A Luppi le gustaba leer de todo: cuentos, novelas, ensayos filosóficos, textos de historia y psicología, poesía y teatro. Una vez le tocó representar una obra de teatro junto a Norman Briski y en un momento de pausa, cuando no le tocaba actuar, se instaló en el camarín para retomar una lectura pendiente. Absorbido por ella, se olvidó de volver cuando le correspondía. Briski se cansó de improvisar y tuvo que dejar el escenario para ir a buscarlo.
Descubrió tarde, de grande, una vocación por ser actor que al principio no parecía interesarle. De chico quería ser dibujante y emular a sus admirados Alex Raymond, José Luis Salinas y Harold Foster, el exquisito y detallista creador que ilustró las aventuras del Príncipe Valiente y de Tarzán. Para lograrlo dejó la ciudad bonaerense de Ramallo, donde había nacido el 23 de febrero de 1936 como Federico José Luppi Malacalza,y se instaló primero en la Capital Federal y luego en La Plata, donde empezó a estudiar bellas artes. Hasta que en una ocasión, según recordó en una charla con Leila Guerriero publicada en la Revista LA NACION, faltó la profesora y para no aburrirse aceptó participar de un ensayo de teatro. Perseveró desde allí con sus estudios de arte dramático, que solventó durante algunos años trabajando sucesivamente como empleado administrativo, corredor de seguros y bancario.
Todos esos trabajos circunstanciales se terminaron cuando finalmente comprobó que podía vivir de su profesión. Más tarde reconoció que no tenía conciencia de haber pagado costo alguno por ese extenso y arduo recorrido laboral. “Lo que sí me costó fue atravesar treinta años de recorrido vital en la Argentina”, dijo una vez. En toda esa etapa nunca quiso vincularse con expresiones políticas concretas, pero aceptó siempre comprometerse en otras causas, más cercanas y directas. En una de ellas lideró el reclamo vecinal contra la instalación de un hipermercado en un terreno de Belgrano R contiguo a la estación de tren y al departamento en el que vivía a fines de la década del 90. Triunfó. En ese lugar hay una plaza.

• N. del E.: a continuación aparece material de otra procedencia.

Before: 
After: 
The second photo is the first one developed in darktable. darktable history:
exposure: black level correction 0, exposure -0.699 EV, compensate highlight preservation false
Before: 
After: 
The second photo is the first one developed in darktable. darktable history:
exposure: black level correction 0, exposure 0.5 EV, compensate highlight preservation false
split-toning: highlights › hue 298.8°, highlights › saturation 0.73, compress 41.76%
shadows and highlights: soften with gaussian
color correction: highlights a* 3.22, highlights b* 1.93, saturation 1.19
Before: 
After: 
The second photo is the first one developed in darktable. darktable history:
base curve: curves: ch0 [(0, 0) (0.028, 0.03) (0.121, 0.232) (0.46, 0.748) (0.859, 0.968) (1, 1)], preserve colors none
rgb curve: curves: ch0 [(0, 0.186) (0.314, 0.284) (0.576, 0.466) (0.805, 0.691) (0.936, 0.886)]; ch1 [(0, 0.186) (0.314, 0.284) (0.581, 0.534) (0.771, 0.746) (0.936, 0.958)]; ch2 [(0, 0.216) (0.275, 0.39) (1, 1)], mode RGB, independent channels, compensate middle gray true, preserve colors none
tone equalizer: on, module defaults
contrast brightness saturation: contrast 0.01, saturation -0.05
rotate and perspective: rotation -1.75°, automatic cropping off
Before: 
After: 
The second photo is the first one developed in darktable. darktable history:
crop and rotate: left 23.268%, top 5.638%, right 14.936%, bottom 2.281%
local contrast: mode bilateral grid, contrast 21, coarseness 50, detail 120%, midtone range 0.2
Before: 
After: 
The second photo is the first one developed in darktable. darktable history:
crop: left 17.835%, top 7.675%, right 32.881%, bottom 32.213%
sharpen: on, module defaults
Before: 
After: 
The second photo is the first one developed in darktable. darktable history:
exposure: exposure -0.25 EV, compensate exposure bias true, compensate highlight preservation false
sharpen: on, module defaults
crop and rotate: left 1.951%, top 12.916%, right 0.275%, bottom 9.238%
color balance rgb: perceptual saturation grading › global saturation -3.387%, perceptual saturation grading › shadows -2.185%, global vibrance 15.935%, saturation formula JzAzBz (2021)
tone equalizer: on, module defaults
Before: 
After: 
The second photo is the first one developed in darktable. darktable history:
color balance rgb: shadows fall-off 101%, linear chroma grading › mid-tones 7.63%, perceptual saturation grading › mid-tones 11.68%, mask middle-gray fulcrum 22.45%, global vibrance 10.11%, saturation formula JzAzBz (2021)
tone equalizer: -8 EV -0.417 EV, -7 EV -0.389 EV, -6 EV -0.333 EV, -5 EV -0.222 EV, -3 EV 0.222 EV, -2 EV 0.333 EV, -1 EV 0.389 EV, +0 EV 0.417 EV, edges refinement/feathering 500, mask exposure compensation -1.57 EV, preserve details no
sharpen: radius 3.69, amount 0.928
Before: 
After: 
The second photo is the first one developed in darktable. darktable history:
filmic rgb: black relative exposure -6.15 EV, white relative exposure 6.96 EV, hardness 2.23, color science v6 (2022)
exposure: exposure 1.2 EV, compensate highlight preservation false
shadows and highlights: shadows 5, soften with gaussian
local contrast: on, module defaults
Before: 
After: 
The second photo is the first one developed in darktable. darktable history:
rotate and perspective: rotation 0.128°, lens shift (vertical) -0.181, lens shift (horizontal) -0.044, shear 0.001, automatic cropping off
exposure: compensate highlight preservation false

Después de la crisis de 2001, con las secuelas del corralito a flor de piel decidió radicarse en España, casi su segunda patria por la cantidad de proyectos que en las décadas precedentes lo llevaron allí a filmar y a hacer teatro. En la Madre Patria se casó, dirigió su única película (Pasos, en 2005) y vivió rodeado de un gran reconocimiento y constantes oportunidades de trabajo mientras cargaba de reproches a los políticos y a la política de su país natal.
Hasta ese momento nunca había mostrado una voluntad manifiesta de militar a favor de alguna expresión política. Siempre se jactó de ser un “protestón más o menos institucional” pero nunca había llegado tan lejos. Es más: llegó a decir que la estabilidad anímica alcanzada viviendo en Madrid le permitió dejar atrás cierta omnipotencia en su mirada del mundo.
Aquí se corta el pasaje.